OTROS OBJETOS

Plato de Muel con ribete azul y 18 cms de diámetro. Salió en el rastro de la plaza de Toros hace años dentro de una barquilla junto a otros 20 0 30, algunos de ellos rotos, otros esportillados y algunos con esponjados decorativos. La interpretación que siempre les hemos dado es su origen funerario ya que en el siglo XVII y XVIII fue costumbre enterrar con una plato de agua bendita sobre el pecho. Todas las religiones necesitan de un transito y la ayuda siempre es buena. Los egipcios usaron los libros de los muertos, los griegos pagaban un óbolo al barquero Caronte para pasar el río Aqueronte, Moneda que siguieron pagando los romanos para pasar la laguna Estigia.

 

CAZO DE CONFITERO.  Se salió en la compra de la colección cerámica de Luis Estallo que a su vez lo compró en el rastro de Zaragoza. Está fabricado en cobre con mango de madera para poder separarlo del fuego sin quemarse. Interesante apaño en la unión del mango con el cuerpo del cazo. Lo traigo a colación por la existencia en tiempo de unos chocolateros en Santa Cruz de Grío, en la calle Goya, en la que fue casa de Pantaleón Cubero. Tuvieron el primer coche del río para distribuir sus productos por la zona. Posteriormente marcharon a Valencia.

Calentacamas: Tras la cena y la velada junto al fuego venía la noche y la cama, por muchas mantas y edredones que tuviera estaba fría.

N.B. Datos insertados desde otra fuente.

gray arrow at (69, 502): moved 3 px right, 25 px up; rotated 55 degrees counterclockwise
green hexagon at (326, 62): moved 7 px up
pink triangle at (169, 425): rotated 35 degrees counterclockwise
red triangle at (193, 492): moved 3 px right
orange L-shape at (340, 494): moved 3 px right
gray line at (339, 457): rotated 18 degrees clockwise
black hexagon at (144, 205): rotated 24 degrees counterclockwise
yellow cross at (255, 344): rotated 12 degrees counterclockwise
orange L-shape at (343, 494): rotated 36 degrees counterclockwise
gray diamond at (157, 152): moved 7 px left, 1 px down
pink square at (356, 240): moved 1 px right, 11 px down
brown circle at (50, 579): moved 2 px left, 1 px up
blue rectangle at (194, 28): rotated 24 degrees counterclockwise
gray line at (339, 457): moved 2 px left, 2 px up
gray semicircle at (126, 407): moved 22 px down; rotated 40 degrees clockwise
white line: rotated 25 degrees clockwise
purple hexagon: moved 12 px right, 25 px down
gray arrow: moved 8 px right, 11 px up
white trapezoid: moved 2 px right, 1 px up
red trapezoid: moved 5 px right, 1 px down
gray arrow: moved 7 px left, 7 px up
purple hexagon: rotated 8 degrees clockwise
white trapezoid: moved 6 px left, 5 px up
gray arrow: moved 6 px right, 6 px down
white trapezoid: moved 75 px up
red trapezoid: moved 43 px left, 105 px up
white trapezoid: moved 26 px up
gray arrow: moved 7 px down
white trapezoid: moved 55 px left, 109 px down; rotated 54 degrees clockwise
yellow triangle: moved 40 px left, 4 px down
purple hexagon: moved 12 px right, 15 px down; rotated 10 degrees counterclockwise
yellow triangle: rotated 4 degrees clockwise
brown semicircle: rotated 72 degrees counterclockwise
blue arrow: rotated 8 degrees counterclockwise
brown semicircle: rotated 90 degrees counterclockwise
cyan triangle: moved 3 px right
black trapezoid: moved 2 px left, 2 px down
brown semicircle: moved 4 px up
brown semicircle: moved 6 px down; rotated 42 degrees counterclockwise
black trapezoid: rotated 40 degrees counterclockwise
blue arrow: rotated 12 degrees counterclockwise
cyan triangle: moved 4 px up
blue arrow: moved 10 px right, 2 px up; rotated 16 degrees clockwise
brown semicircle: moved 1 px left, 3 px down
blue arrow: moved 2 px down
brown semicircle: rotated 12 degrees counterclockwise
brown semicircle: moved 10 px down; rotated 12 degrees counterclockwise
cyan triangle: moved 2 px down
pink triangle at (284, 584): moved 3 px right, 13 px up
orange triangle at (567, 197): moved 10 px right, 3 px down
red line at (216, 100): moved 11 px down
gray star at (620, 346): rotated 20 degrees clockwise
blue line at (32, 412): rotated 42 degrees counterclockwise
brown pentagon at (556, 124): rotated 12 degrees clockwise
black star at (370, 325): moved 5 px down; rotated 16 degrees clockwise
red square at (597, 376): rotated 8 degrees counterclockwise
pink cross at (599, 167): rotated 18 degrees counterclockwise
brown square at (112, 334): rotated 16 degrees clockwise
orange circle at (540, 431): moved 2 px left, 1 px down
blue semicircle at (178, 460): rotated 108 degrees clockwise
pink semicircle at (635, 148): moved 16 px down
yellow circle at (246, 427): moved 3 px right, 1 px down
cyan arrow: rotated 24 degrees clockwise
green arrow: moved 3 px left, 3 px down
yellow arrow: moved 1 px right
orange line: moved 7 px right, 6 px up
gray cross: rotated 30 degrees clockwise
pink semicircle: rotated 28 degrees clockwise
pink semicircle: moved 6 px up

Varías fueron las formas de templar la cama: la toldilla consistente en un armazón de madera con un recipiente lleno de brasas colgado en su centro, el calentacamas de sarten en hierro y tape decorado en latón, en los mejores ejemplares el manjo de hierro es sustituido po uno de madera torneado (850 x 250 mm), y el calorífero de barro lleno de agua caliente. Este calorifero sería posteriormente sustituido por caloríferos metálicos o por la bolsa de goma.